Jueves de la Octava de Pascua

Padre Arnaldo Bazán

"Estaban hablando de estas cosas, cuando él se presentó en medio de ellos y les dijo: “La paz con ustedes”. Sobresaltados y asustados, creían ver un espíritu. Pero él les dijo: “¿Por qué se turban ustedes, y por qué se suscitan dudas en su corazón? Miren mis manos y mis pies; soy yo mismo. Pálpenme y vean que un espíritu no tiene carne y huesos como ven que yo tengo”. Y, diciendo esto, los mostró las manos y los pies. Como ellos no acabasen de creerlo a causa de la alegría y estuviesen asombrados, les dijo: “¿Tienen aquí algo de comer?” Ellos le ofrecieron parte de un pez asado. Lo tomó y comió delante de ellos. Después les dijo: “Estas son aquellas palabras mías que les hablé cuando todavía estaba con ustedes: "Es necesario que se cumpla todo lo que está escrito en la Ley de Moisés, en los Profetas y en los Salmos acerca de mí”. Y, entonces, abrió sus inteligencias para que comprendieran las Escrituras, y les dijo: “Así está escrito que el Cristo padeciera y resucitara de entre los muertos al tercer día y se predicara en su nombre la conversión para perdón de los pecados a todas las naciones, empezando desde Jerusalén. Ustedes son testigos de estas cosas” (Lucas 24, 35-48).
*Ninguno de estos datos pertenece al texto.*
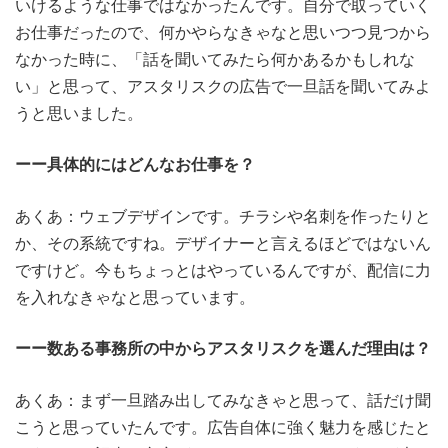
いけるような仕事ではなかったんです。自分で取っていく
お仕事だったので、何かやらなきゃなと思いつつ見つから
なかった時に、「話を聞いてみたら何かあるかもしれな
い」と思って、アスタリスクの広告で一旦話を聞いてみよ
うと思いました。
ーー具体的にはどんなお仕事を？
あくあ：ウェブデザインです。チラシや名刺を作ったりと
か、その系統ですね。デザイナーと言えるほどではないん
ですけど。今もちょっとはやっているんですが、配信に力
を入れなきゃなと思っています。
ーー数ある事務所の中からアスタリスクを選んだ理由は？
あくあ：まず一旦踏み出してみなきゃと思って、話だけ聞
こうと思っていたんです。広告自体に強く魅力を感じたと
El pueblo de Israel no había recibido una clara revelación con respecto a la resurrección. Eso llevó a muchos a negar la vida más allá de la muerte, y a otros a pensar que después de la muerte se tendría que esperar al final de los tiempos para resucitar.

Los apóstoles, por tanto, formados en esa tradición, no podían entender la posibilidad de la resurrección inmediata de Jesús, lo que le obligó a darles pruebas de que se trataba de la misma persona.

Con todo el cuerpo de Jesús, aunque era fundamentalmente el mismo, no lo era de la misma manera, por cuanto el suyo era ahora un cuerpo espiritual.

Antes de la resurrección no habría podido presentarse sin tocar a la puerta y luego desaparecer. Y si llegó a comer del pescado que le ofrecieron, lo hizo solo para asegurarles de que no se trataba de un fantasma, ya que, como subraya Lucas, estaban “sobresaltados y asustados creyendo ver un espíritu”.

De la misma forma que había hecho antes con los discípulos de Emaús, también ahora insiste con sus apóstoles en la necesidad de que el Mesías padeciera.

Es entendible la confusión de los discípulos, por cuanto el sufrimiento nos asusta, nos deprime y nos lleva a rechazarlo abiertamente.

Pero, ¿es bueno sufrir? Si nos quedamos sólo con la impresión dolorosa que produce diríamos que no. Pero si las consecuencias del sufrimiento son para beneficio habría que responder afirmativamente.

No hay madre que no esté dispuesta a sufrir junto a un hijo enfermo. Y hasta el dolor es necesario para que descubramos que algo anda mal en nuestro organismo. El dolor nos avisa para que tengamos cuidado.

Cuando el dolor responde a una necesidad es que lo apreciamos. Y Dios usó del sufrimiento de su Hijo para demostrarnos el amor que nos tiene. Como diría el propio Jesús: “Nadie tiene mayor amor que el que da su vida por sus amigos” (Juan 15,13).

La resurrección de Jesús es la prueba de que es el verdadero Salvador. Por nosotros “...se humilló a sí mismo, obedeciendo hasta la muerte y muerte de cruz” (Filipenses 2,8).